> PROVIDED INFORMATION:

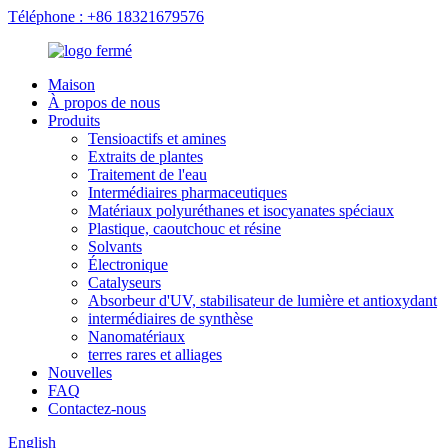
Téléphone : +86 18321679576
Maison
À propos de nous
Produits
Tensioactifs et amines
Extraits de plantes
Traitement de l'eau
Intermédiaires pharmaceutiques
Matériaux polyuréthanes et isocyanates spéciaux
Plastique, caoutchouc et résine
Solvants
Électronique
Catalyseurs
Absorbeur d'UV, stabilisateur de lumière et antioxydant
intermédiaires de synthèse
Nanomatériaux
terres rares et alliages
Nouvelles
FAQ
Contactez-nous
English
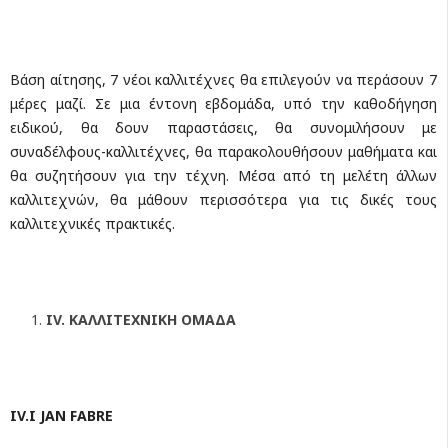
Βάση αίτησης, 7 νέοι καλλιτέχνες θα επιλεγούν να περάσουν 7
μέρες μαζί. Σε μια έντονη εβδομάδα, υπό την καθοδήγηση
ειδικού, θα δουν παραστάσεις, θα συνομιλήσουν με
συναδέλφους-καλλιτέχνες, θα παρακολουθήσουν μαθήματα και
θα συζητήσουν για την τέχνη. Μέσα από τη μελέτη άλλων
καλλιτεχνών, θα μάθουν περισσότερα για τις δικές τους
καλλιτεχνικές πρακτικές.
IV
. ΚΑΛΛΙΤΕΧΝΙΚΗ ΟΜΑΔΑ
IV
.
I
JAN
FABRE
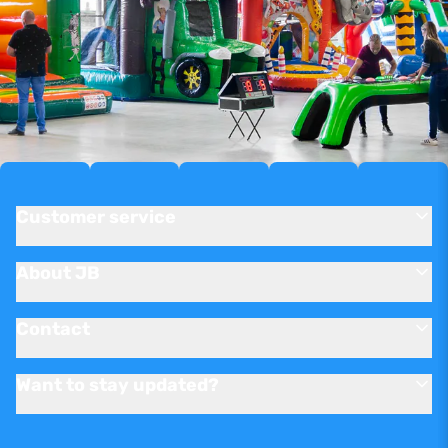
Customer service
About JB
Contact
Want to stay updated?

> ABOUT THIS EXERCISE:
Copy the text of every item above line for line, leaving out the pictures.

> WRITTEN SOLUTION:
Téléphone : +86 18321679576
Maison
À propos de nous
Produits
Tensioactifs et amines
Extraits de plantes
Traitement de l'eau
Intermédiaires pharmaceutiques
Matériaux polyuréthanes et isocyanates spéciaux
Plastique, caoutchouc et résine
Solvants
Électronique
Catalyseurs
Absorbeur d'UV, stabilisateur de lumière et antioxydant
intermédiaires de synthèse
Nanomatériaux
terres rares et alliages
Nouvelles
FAQ
Contactez-nous
English
Βάση αίτησης, 7 νέοι καλλιτέχνες θα επιλεγούν να περάσουν 7
μέρες μαζί. Σε μια έντονη εβδομάδα, υπό την καθοδήγηση
ειδικού, θα δουν παραστάσεις, θα συνομιλήσουν με
συναδέλφους-καλλιτέχνες, θα παρακολουθήσουν μαθήματα και
θα συζητήσουν για την τέχνη. Μέσα από τη μελέτη άλλων
καλλιτεχνών, θα μάθουν περισσότερα για τις δικές τους
καλλιτεχνικές πρακτικές.
IV
. ΚΑΛΛΙΤΕΧΝΙΚΗ ΟΜΑΔΑ
IV
.
I
JAN
FABRE
Customer service
About JB
Contact
Want to stay updated?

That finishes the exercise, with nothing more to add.